También el Estado tiene su palabra que decir en lo referente al matrimonio. También a él le corresponde regular, en virtud de la autonomía de la autoridad civil y por el bien común de la sociedad, dada la incidencia social del matrimonio y su dimensión secular o mundana, el acto de casarse y lo que resulta del acto de casarse, es decir el estado matrimonial.
El matrimonio y la familia son instituciones demasiado importantes para que la Sociedad se desentienda de ellas, y, por ello, tanto la Iglesia como el Estado tienen interés en proteger públicamente los valores matrimoniales. Cristo lo hizo elevando el amor conyugal a la categoría de sacramento. Es indiscutible que el matrimonio afecta a una serie de realidades y valores, que no pueden ser dejados a la arbitrariedad, ya que la alianza matrimonial está estrechamente unida con el plan de Dios en la historia de la salvación.
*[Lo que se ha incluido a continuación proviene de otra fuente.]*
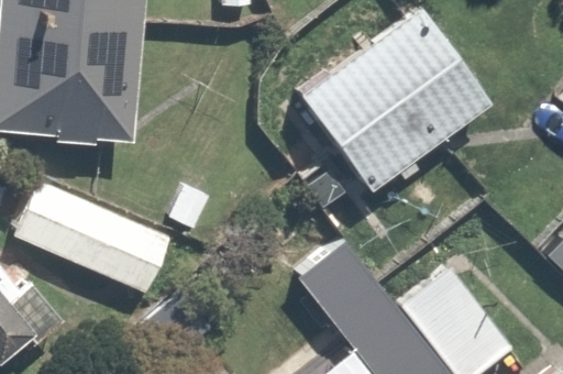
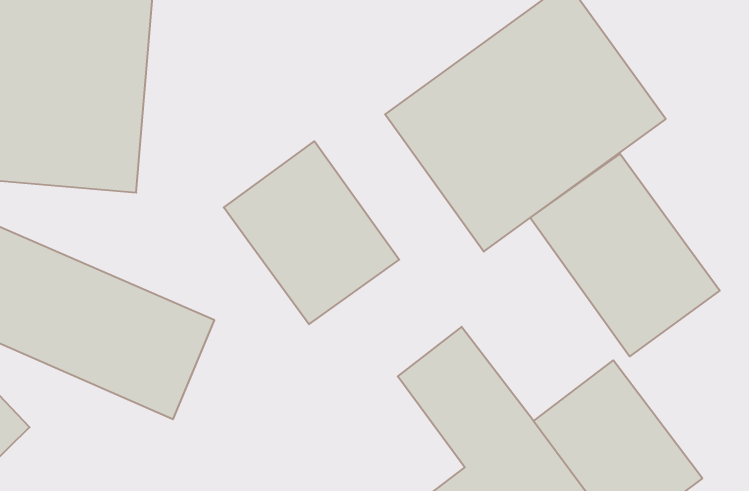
building: none -> [224,141,399,324]
building: none -> [530,154,720,356]

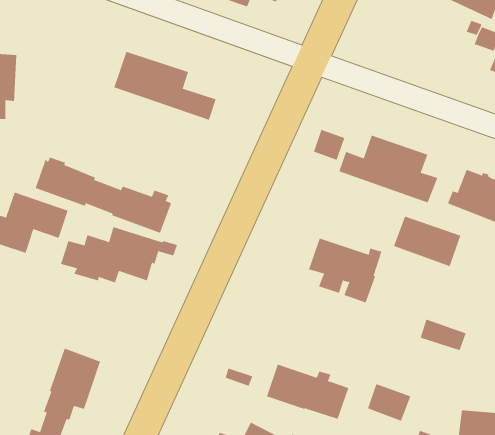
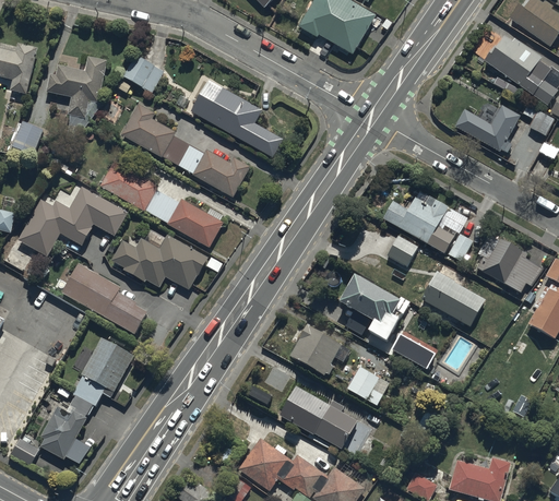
building: none -> [454,105,520,152]
building: none -> [122,53,164,93]
building: none -> [121,104,250,198]
building: [313,129,345,161] -> [385,234,417,265]
building: none -> [60,262,151,336]
building: none -> [288,324,349,375]
building: [420,319,466,351] -> [392,336,436,371]
building: [367,383,411,422] -> [346,366,389,405]

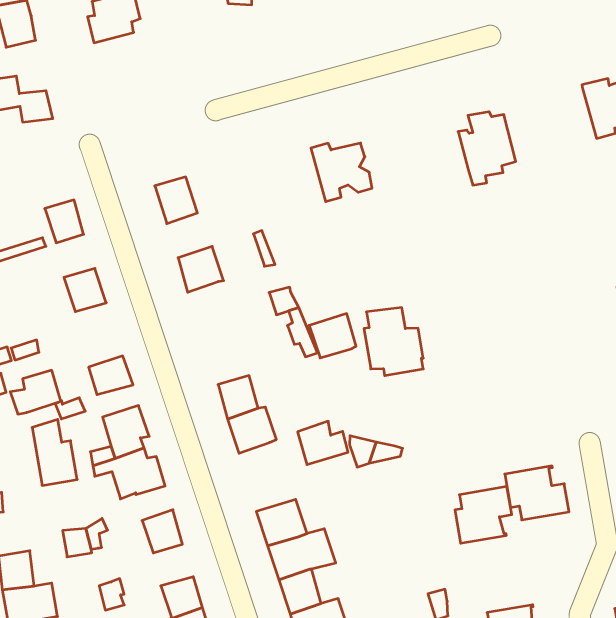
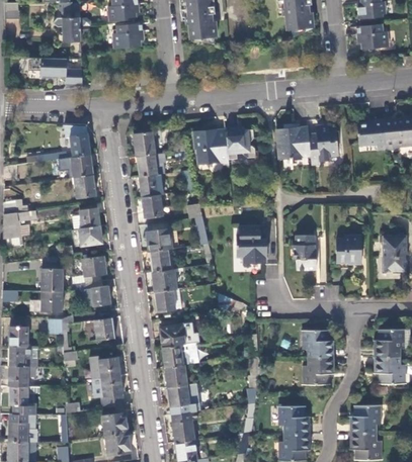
building: none -> [357,121,386,153]
building: none -> [276,127,311,160]
building: none -> [193,128,229,165]
building: none -> [137,153,166,177]
building: none -> [70,155,92,177]
building: none -> [142,194,163,218]
building: none -> [337,236,361,268]
building: none -> [293,235,317,270]
building: [309,314,356,358] -> [147,229,171,252]
building: [10,370,61,414] -> [72,208,99,229]
building: [298,421,348,465] -> [155,289,181,311]
building: none -> [42,291,62,311]
building: [455,486,512,543] -> [303,357,334,384]

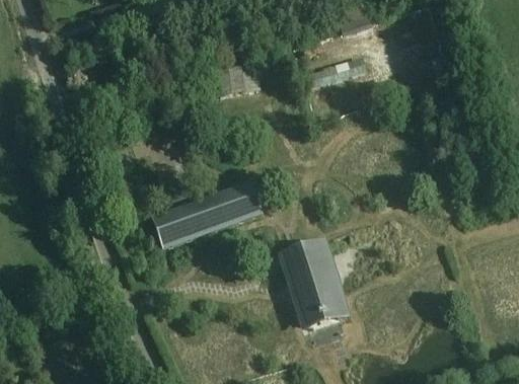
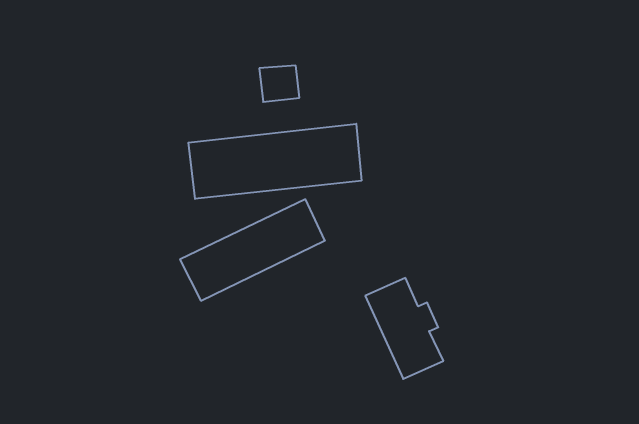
building: none -> [188,124,361,199]

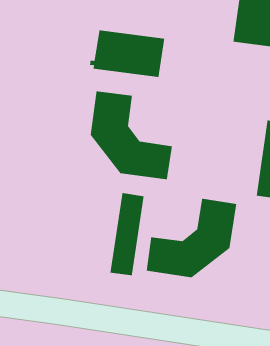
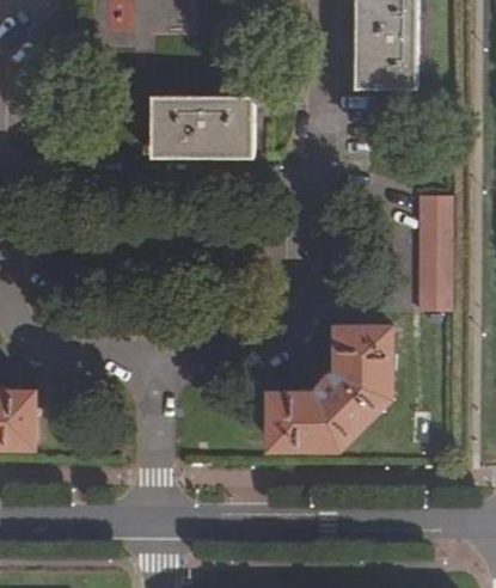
building: [90,90,173,180] -> none
building: [110,192,145,276] -> none

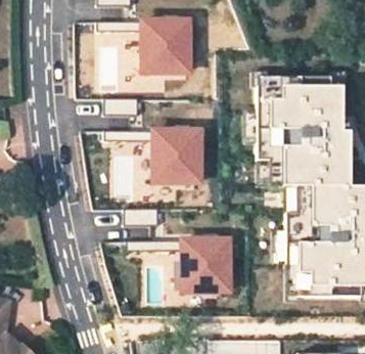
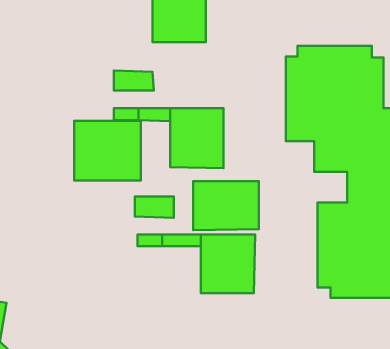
building: none -> [74,121,141,181]
building: none -> [193,181,259,230]

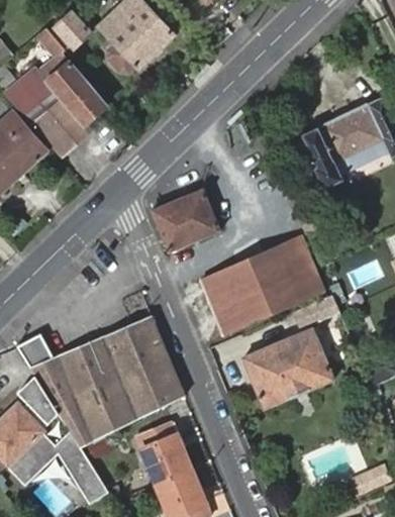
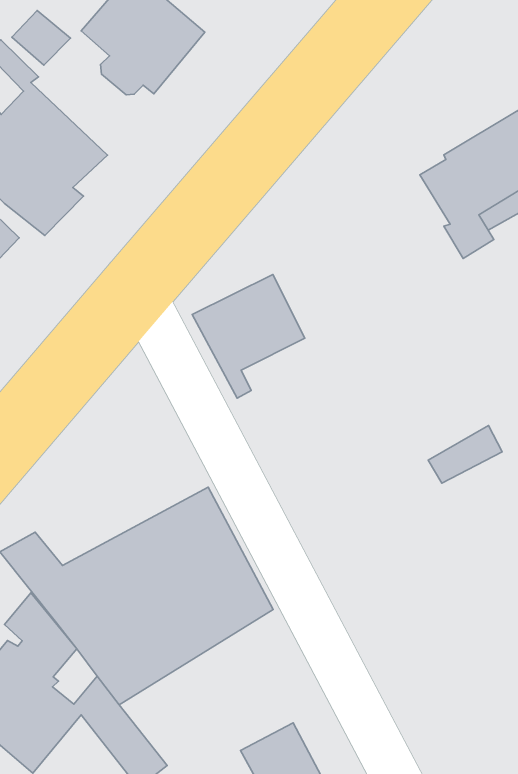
building: [198,236,318,334] -> none
building: [242,327,331,409] -> none
building: [138,423,191,483] -> none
Por esto, la Iglesia en el concilio de Trento ha reivindicado solemnemente su derecho a legislar sobre el sacramento del matrimonio (D 971-982; DS 1801-1812), con el fin de organizarlo adecuadamente. Establece así cuáles son las condiciones que afectan a la validez del matrimonio, si bien sus normas no hacen generalmente sino especificar lo que habitualmente se considera como contrario a la naturaleza o a la dignidad del matrimonio. Esta potestad de la Iglesia sobre el matrimonio de sus fieles se funda sobre el hecho de que es un sacramento, no siendo tan solo una potestad pastoral en sentido genérico, sino también capaz de producir y regular relaciones estrictamente jurídicas.
En principio, lo que la Iglesia exige es la capacidad natural y canónica de los contrayentes, el mutuo consentimiento y la forma canónica. Para comprobarlo los novios deben hacer un expediente matrimonial por el que se intenta saber si tienen intención de celebrar verdadero matrimonio, si carecen de impedimentos canónicos o civiles, si son libres para casarse y si son capaces de ello.
Una consecuencia del derecho a legislar sobre las cuestiones matrimoniales, es el derecho que tiene la Iglesia a juzgar en lo referente a sus súbditos con poder propio y exclusivo sobre las causas matrimoniales en aquello que respecta a la validez del vínculo matrimonial (D 982; DS 1812; CIC c. 1075 y 1671). Para ello, es suficiente con que uno de los cónyuges sea católico para que éste pueda y deba casarse de acuerdo con las normas de la Iglesia.
Ahora bien, no basta con declarar que uno quiere casarse; además hay que ser capaz de ello. Puede suceder, y de hecho sucede con relativa frecuencia, que el matrimonio de quienes se casaron por la Iglesia sea en realidad nulo o inválido por no llenar su celebración las condiciones requeridas para su validez, siendo muy importante en este punto la ayuda que ciencias como la medicina, la psiquiatría, la psicología pueden aportarnos. Y estas ciencias nos dicen que el enfermo mental no puede contraer matrimonio, ni siquiera en sus momentos de lucidez, en contra de lo que antiguamente se admitía. Algunas formas de ansiedad o de obsesión pueden tener relación con esa falta de libertad mental, como también aquéllos que carecen del discernimiento y la madurez psicoafectiva suficientes para poder valorar sana y razonablemente qué es a lo que se comprometen al casarse ante la Iglesia. Esto trae la consecuencia de que los tribunales eclesiásticos estén concediendo mayor atención a las cuestiones psicológicas que a las biológicas.
Pero también el Estado tiene su palabra que decir en lo referente al matrimonio. También a él le corresponde regular, en virtud de la autonomía de la autoridad civil y por el bien común de la sociedad, dada la incidencia social del matrimonio y su dimensión secular o mundana, el acto de casarse y lo que resulta del acto de casarse, es decir el estado matrimonial. Pero, puede suceder que esta regulación prescriba o permita cosas que la Iglesia no puede aceptar, correspondiendo entonces a la Iglesia el proponer a los creyentes, incluso contra viento y marea, el modelo de matrimonio coherente con el dato revelado.